31 Days to Become a Better Ed Tech Leader-- Day 9: Ask the Pupils
When all is said and done, the whole point of being in school is to provide a good education for young people, so we need to ask them whether we're doing a reasonable job. However, exactly how you ask them will depend on their age, and also what you wish to find out.
What should you ask?
The kind of questions I ask when visiting a secondary (high) school are as follows:
- What you think is the school’s vision for ICT, ie why is it providing lots of kit etc?
- Are students asked to contribute to the school's vision and ideas?
- Are there lots of (high-quality) opportunities to use ICT?
- Do you find the things you're asked to do with educational technology challenging?
- Are you making progress?
- What opportunities are there for students to contribute to the school’s use and choice of ICT?
- What is the value of learning about and using ICT, especially as many people consider young people to be experts anyway?
- What Level are you at in ICT, how do you know, and what do you have to do to get up to the next Level?
- Anything you’d like to add?
These are not all the questions I like to ask, and I ask slightly different ones, in a very different way, when visiting primary (elementary) schools, but hopefully this selection will give you an idea of what works.
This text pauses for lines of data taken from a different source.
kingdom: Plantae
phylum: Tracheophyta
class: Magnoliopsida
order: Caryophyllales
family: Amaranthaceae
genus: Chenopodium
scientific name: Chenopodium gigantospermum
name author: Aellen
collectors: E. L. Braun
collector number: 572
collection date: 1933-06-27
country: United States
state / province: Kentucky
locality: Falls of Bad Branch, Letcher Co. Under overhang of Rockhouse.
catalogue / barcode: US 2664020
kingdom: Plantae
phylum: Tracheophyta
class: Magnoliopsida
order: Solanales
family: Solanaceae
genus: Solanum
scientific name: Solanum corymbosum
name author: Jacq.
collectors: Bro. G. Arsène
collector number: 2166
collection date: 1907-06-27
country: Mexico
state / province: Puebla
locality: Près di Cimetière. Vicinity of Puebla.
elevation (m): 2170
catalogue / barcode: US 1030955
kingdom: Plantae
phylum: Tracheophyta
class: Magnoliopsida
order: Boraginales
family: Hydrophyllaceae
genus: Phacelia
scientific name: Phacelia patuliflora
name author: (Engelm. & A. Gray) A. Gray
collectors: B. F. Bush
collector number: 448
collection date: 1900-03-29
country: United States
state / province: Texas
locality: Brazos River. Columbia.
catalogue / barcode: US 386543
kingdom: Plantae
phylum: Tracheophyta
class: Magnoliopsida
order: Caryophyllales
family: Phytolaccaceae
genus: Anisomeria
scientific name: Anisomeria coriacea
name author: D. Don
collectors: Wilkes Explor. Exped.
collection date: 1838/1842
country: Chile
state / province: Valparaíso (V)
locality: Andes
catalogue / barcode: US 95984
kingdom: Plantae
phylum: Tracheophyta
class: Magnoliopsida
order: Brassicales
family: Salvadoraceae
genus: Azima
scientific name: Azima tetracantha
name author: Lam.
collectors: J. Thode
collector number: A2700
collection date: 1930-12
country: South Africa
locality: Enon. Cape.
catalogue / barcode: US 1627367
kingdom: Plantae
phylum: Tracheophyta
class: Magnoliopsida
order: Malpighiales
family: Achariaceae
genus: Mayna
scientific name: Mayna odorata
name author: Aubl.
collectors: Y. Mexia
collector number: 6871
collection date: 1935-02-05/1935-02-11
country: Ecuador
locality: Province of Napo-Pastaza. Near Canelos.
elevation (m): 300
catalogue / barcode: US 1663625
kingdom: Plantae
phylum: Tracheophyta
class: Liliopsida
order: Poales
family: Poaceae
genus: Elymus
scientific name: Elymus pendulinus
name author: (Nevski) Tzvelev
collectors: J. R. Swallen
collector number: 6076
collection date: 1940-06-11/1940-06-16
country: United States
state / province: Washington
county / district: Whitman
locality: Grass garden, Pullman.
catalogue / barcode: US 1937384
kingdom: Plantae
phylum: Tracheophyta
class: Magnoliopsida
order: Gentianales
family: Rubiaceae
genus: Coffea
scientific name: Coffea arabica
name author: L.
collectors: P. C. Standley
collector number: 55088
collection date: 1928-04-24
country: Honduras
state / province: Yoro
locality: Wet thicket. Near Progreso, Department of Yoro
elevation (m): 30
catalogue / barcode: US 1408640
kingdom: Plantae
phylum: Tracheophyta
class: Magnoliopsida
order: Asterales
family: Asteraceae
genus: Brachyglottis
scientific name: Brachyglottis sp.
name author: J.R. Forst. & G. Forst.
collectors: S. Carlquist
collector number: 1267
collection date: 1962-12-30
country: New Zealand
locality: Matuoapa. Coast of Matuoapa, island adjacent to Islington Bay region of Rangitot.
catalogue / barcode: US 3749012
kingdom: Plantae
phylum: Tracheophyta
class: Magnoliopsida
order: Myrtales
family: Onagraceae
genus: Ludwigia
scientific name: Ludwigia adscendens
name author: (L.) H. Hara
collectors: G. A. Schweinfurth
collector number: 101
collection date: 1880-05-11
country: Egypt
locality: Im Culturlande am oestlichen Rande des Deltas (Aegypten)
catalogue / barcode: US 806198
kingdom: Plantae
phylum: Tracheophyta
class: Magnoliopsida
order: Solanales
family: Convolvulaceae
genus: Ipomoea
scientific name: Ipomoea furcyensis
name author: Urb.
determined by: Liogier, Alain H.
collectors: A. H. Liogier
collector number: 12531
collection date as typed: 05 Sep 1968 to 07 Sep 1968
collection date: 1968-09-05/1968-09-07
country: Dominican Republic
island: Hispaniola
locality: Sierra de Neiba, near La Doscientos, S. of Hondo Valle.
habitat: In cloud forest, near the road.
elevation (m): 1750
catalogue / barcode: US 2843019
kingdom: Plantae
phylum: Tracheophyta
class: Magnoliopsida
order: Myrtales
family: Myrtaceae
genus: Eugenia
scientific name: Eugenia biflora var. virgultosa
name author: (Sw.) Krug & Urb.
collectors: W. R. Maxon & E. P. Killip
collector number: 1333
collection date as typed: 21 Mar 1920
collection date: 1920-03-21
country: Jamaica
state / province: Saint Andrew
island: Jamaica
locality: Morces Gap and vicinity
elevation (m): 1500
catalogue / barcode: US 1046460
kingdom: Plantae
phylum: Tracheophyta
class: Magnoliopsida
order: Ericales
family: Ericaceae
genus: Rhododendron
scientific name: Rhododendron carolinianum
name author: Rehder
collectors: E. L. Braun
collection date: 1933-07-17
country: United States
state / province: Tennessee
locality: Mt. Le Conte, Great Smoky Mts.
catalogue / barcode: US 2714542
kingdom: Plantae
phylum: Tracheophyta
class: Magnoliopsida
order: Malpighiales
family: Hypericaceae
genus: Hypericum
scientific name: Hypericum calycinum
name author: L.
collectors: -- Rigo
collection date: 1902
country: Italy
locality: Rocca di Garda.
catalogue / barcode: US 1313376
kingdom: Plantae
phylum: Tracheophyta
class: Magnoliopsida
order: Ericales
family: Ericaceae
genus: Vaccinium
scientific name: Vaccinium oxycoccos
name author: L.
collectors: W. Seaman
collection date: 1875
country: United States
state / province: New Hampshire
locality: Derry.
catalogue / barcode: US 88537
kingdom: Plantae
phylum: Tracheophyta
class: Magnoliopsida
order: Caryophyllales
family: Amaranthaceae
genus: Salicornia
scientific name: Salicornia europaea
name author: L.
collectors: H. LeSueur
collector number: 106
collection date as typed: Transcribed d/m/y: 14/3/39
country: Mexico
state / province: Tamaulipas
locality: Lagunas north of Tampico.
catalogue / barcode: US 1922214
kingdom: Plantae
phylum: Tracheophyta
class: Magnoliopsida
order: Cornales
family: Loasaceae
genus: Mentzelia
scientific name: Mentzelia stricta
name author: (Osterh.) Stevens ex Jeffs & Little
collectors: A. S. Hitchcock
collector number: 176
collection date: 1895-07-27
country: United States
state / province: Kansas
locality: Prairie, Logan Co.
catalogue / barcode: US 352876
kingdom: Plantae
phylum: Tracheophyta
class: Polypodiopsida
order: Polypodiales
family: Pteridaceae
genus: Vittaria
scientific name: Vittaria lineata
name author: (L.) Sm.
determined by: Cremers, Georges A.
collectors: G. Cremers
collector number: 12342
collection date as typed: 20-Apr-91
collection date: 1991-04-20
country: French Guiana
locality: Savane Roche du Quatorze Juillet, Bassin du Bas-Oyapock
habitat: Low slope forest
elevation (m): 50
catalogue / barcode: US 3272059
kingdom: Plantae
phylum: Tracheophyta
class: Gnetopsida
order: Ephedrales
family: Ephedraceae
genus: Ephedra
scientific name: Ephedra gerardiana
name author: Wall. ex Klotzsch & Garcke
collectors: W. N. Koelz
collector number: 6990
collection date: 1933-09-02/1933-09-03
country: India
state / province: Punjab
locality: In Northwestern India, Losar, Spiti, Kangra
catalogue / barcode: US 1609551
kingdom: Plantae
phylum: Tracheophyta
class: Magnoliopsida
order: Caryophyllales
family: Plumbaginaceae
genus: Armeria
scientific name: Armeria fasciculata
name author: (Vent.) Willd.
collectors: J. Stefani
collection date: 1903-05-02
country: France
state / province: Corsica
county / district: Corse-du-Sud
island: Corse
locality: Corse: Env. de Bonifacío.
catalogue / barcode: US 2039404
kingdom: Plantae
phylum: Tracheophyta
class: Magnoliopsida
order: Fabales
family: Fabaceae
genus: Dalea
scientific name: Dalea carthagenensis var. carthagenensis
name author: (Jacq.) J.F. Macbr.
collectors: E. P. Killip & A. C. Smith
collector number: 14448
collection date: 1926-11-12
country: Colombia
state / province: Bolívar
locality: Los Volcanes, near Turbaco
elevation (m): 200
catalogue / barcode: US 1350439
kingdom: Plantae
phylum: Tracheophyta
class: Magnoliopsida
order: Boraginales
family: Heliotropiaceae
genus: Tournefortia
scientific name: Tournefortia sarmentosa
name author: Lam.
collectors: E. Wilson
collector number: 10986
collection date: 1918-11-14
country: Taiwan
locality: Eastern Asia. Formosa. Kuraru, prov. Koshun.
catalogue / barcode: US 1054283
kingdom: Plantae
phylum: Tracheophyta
Breaking these down what they seek to find out from the students is:
- What do you think the school is trying to do?
- Are you 'done to', or are you consulted, as far as ICT is concerned?
- Do youb get to do hard things with the technology, as opposed to stuff you could do anyway?
- How are you doing in ICT, and how do you know?
There are other ways of finding out useful information from a student's perspective, as you'll see on Days 10, 11 and 12. However, asking them directly is a useful — actually, essential — part of the process.
How to do it
I should recommend taking a random-ish group of youngsters from different age groups, eg 2 from each Year or Grade, and of both genders. Ideally, limit the size of the group to no more than six, and do it with two groups if necessary. Obviously, try to draw everyone into the discussion. The whole thing need take no longer than 15 or 20 minutes — half an hour at the outside.
You can either conduct the session in a lunch period, say, or during lessons whilst project work is going on, or online. If you do it online, I think it's important to ensure that students cannot make anonymous contributions. The reason is that there is always a danger that some students will use the exercise as a means of moaning about their teachers. If they wish to make such complaints, they or their parents should do so in a proper manner, not hijack your survey.
On the other hand, most students, most of the time, are eager to please, and therefore can be tempted to say things that they think you'd like to hear, or which won't get anyone into trouble. For that reason I do think that the best person to ask these questions is someone who is, and can be seen to be, independent. On Day 13 we'll look at the idea of inviting a teacher from another school to visit; the visitor would be an ideal person to conduct the interviews. Alternatively, a member of the Governing Body or a parent might be approached. A teaching assistant is also a possibility, as indeed is a colleague from another curriculum area altogether.
Then what?
The information you glean from asking the students directly about their educational technology experience in the school can prove very useful to you in planning. If, for example, the school has invested lots of money in state-of-the-art equipment, but the students aren't using it, is that because teachers don't have the knowledge or confidence to make it available? Perhaps you should put on some staff training sessions in those areas?
Or suppose the students are using the technology a lot, and are really enjoying it, but don't know how they're doing or how to improve (an answer such as "I must work harder" is not specific enough). In that case, perhaps you need to make sure that people have a good idea of how to assess students' ICT capability and, crucially, how to convey useful information about it to their students.
So how would all this knowledge help you to become a better ed tech leader? The youngsters are your final customer, if you wish to think of it in commercial terms. It's not necessarily the case that the customer is always right, of course. But by making sure you know how things are from their perspective you can adjust what you're doing, repriotising if necessary, in order to bring about an improvement in the educational technology 'service' being offered.